The accurate critique of Mormonism is that Smith’s religion is not even monotheistic, let alone democratic. Though the Church of Jesus Christ of Latter-day Saints no longer openly describes their innermost beliefs, they clearly hold on to the notion of a plurality of gods. Indeed, they themselves expect to become gods, following the path of Joseph Smith….Mormons earn godhead though their own efforts, hoping to join the plurality of gods, even as they insist they are not polytheists. No Mormon need fall into the fundamentalist denial of evolution, because the Mormon God is not a creator. Imaginatively liberating as this may be, its political implications are troublesome. The Mormon patriarch, secure in his marriage and large family, is promised by his faith a final ascension to godhead, with a planet all his own separate from the earth and nation where he now dwells. From the perspective of the White House, how would the nation and the world appear to President Romney? How would he represent the other 98 percent of his citizens?
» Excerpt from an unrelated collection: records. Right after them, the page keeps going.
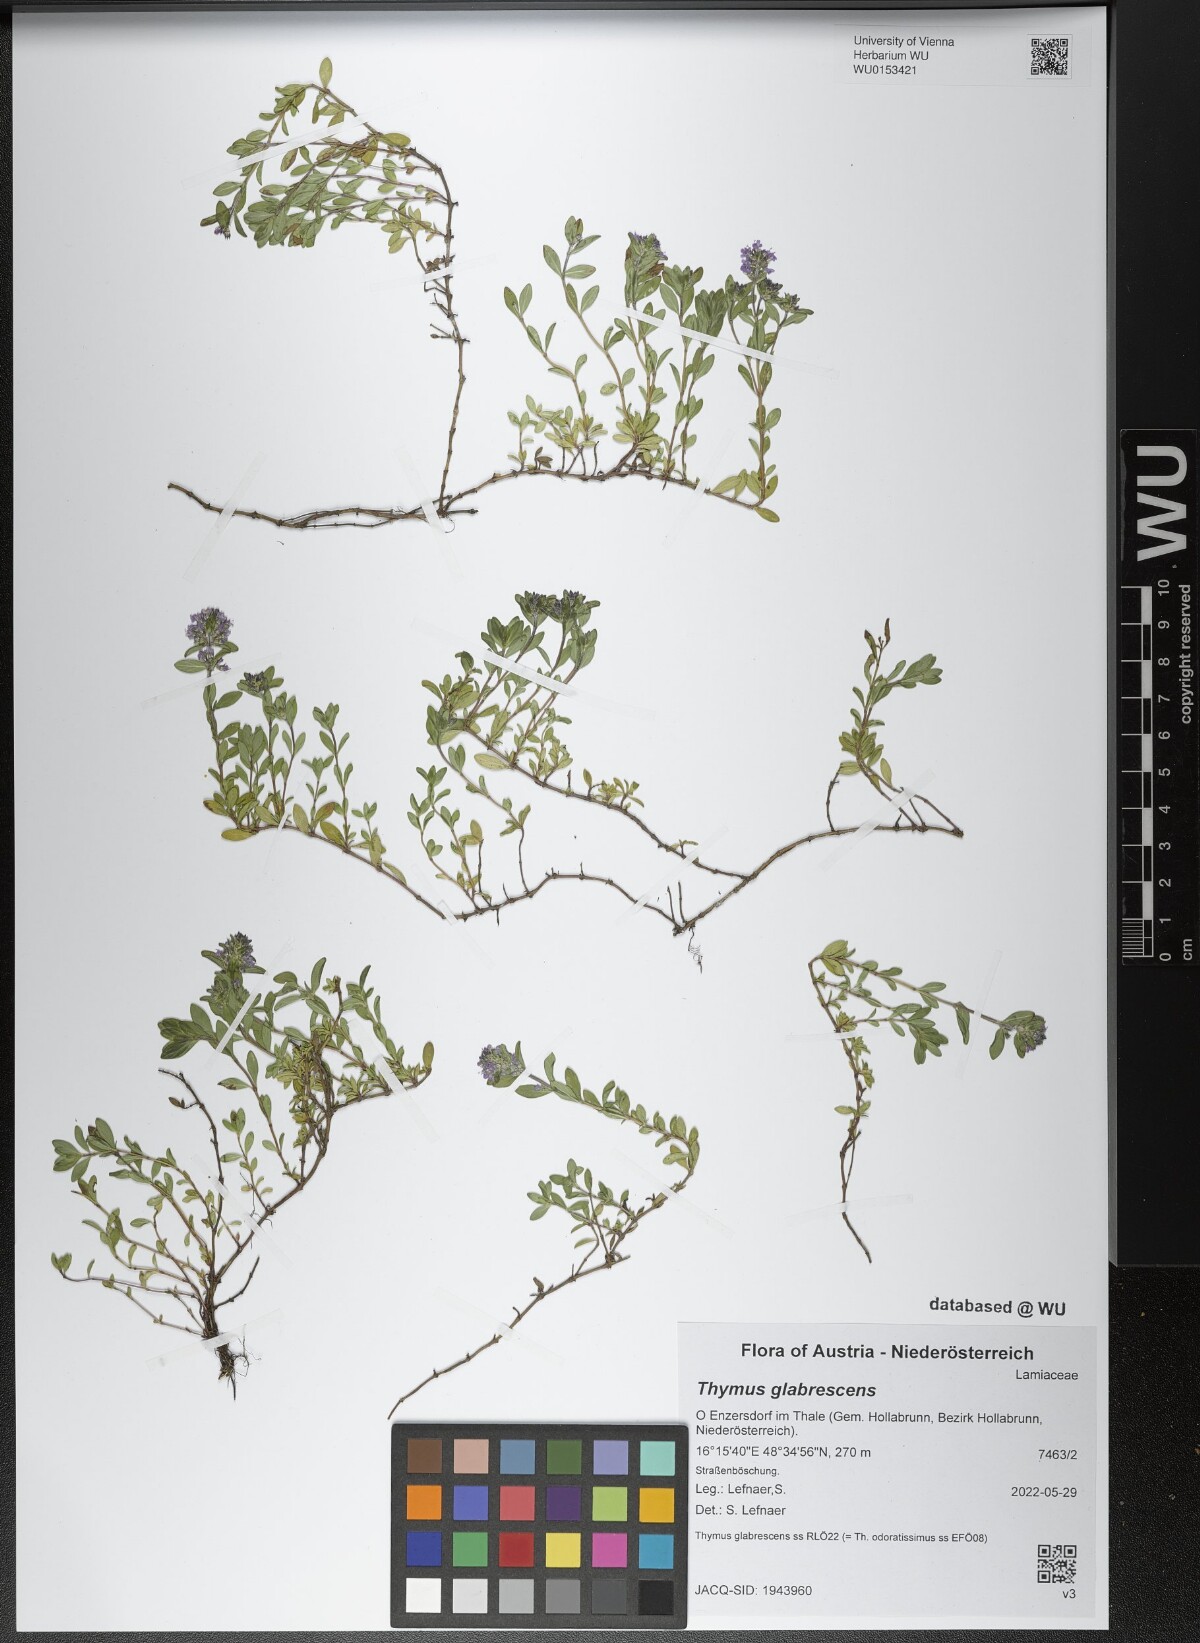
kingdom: Plantae
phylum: Tracheophyta
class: Magnoliopsida
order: Lamiales
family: Lamiaceae
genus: Thymus
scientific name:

Mormonism’s best inheritance from Joseph Smith was his passion for education, hardly evident in the anti-intellectual and semi-literate Southern Baptist Convention. I wonder though which is more dangerous, a knowledge-hungry religious zealotry or a proudly stupid one? Either way we are condemned to remain a plutocracy and oligarchy. I can be forgiven for dreading a further strengthening of theocracy in that powerful brew.